Marcel Lobet, journaliste et écrivain belge, propose un autre type d’argument. En 1985, il pose la question « Que sera le français de l’an 2000 ? » dans le titre de son compte rendu de la dernière biennale de la langue française211.

(35) Dans le domaine de la culture littéraire, on voit triompher un conformisme de la facilité qui a une influence néfaste sur l’écriture poétique, romanesque ou critique. Programmateurs du petit écran et directeurs de journaux misent avant tout sur le (mauvais) goût des jeunes, entraînant les adultes dans l’infantilisme et la médiocrité, sinon dans la violence212.

Cette critique, vague mais extrêmement forte, met l’accent sur les implications que peut avoir une utilisation de la langue jugée problématique.
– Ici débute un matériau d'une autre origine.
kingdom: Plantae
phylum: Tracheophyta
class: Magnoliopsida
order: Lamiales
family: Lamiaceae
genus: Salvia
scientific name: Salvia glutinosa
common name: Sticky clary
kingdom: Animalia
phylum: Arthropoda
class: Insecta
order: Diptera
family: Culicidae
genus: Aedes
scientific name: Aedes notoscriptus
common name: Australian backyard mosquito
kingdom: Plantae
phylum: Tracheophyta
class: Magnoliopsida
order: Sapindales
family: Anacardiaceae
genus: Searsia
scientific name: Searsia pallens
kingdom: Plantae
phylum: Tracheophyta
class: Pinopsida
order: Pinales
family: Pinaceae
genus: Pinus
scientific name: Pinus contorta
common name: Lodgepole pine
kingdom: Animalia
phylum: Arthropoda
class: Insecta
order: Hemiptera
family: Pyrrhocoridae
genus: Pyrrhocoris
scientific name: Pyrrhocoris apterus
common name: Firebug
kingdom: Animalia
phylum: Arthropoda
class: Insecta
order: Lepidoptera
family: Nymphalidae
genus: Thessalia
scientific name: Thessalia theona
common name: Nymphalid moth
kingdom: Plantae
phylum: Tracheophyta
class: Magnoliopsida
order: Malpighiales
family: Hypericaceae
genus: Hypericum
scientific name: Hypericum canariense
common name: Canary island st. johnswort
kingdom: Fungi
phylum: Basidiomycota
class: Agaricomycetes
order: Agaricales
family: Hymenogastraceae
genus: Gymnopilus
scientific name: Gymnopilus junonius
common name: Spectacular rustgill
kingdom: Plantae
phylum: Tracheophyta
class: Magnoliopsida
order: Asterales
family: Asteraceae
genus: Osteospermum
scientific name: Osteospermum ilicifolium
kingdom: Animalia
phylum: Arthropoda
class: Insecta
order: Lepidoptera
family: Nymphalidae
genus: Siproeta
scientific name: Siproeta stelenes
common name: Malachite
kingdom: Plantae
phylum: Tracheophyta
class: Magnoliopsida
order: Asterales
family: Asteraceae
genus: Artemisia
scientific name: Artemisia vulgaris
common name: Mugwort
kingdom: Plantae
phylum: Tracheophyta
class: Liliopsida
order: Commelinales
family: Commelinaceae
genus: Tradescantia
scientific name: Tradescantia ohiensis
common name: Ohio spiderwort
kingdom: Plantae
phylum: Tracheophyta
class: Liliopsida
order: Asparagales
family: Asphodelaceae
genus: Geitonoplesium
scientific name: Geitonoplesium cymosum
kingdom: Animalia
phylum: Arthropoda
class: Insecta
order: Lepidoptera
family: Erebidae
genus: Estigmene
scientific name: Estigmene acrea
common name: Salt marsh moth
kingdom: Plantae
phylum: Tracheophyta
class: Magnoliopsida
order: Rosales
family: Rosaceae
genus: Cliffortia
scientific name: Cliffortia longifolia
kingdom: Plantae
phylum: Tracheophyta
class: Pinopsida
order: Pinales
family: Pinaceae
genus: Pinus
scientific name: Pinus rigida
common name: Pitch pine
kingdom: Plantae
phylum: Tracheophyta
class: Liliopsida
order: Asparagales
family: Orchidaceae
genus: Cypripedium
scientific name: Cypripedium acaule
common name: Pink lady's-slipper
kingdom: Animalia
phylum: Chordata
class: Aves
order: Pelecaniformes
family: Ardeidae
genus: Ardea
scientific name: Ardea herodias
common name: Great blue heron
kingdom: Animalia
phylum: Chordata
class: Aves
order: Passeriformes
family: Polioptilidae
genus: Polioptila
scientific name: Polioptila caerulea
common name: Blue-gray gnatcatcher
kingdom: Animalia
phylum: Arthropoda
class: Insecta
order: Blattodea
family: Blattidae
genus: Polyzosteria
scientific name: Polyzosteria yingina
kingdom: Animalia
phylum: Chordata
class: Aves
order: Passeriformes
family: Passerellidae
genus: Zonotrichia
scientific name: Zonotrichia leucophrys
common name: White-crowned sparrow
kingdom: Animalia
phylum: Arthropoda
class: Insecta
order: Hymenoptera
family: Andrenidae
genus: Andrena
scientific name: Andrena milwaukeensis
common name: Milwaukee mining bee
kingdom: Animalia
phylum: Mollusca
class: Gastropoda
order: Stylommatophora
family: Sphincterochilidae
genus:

L’auteur évoque la question de l’adaptation à un public cible des contenus et de la forme des productions médiatiques. Sa critique n’est pas très éloignée de celle d’André Hella. Au terme de son énumération de reproches à l’égard de la langue des journalistes de télévision, le chroniqueur politique conclut que les journalistes télévisuels sont « contraints par les “lois du genre” de sacrifier au spectacle, de considérer l’information comme un cinéaste en quête d’un bon scénario »213, ce qui aurait une incidence sur leurs usages de la langue. On perçoit, ici encore, que la critique de la langue des journalistes est aisément intégrée à une critique générale du média en question.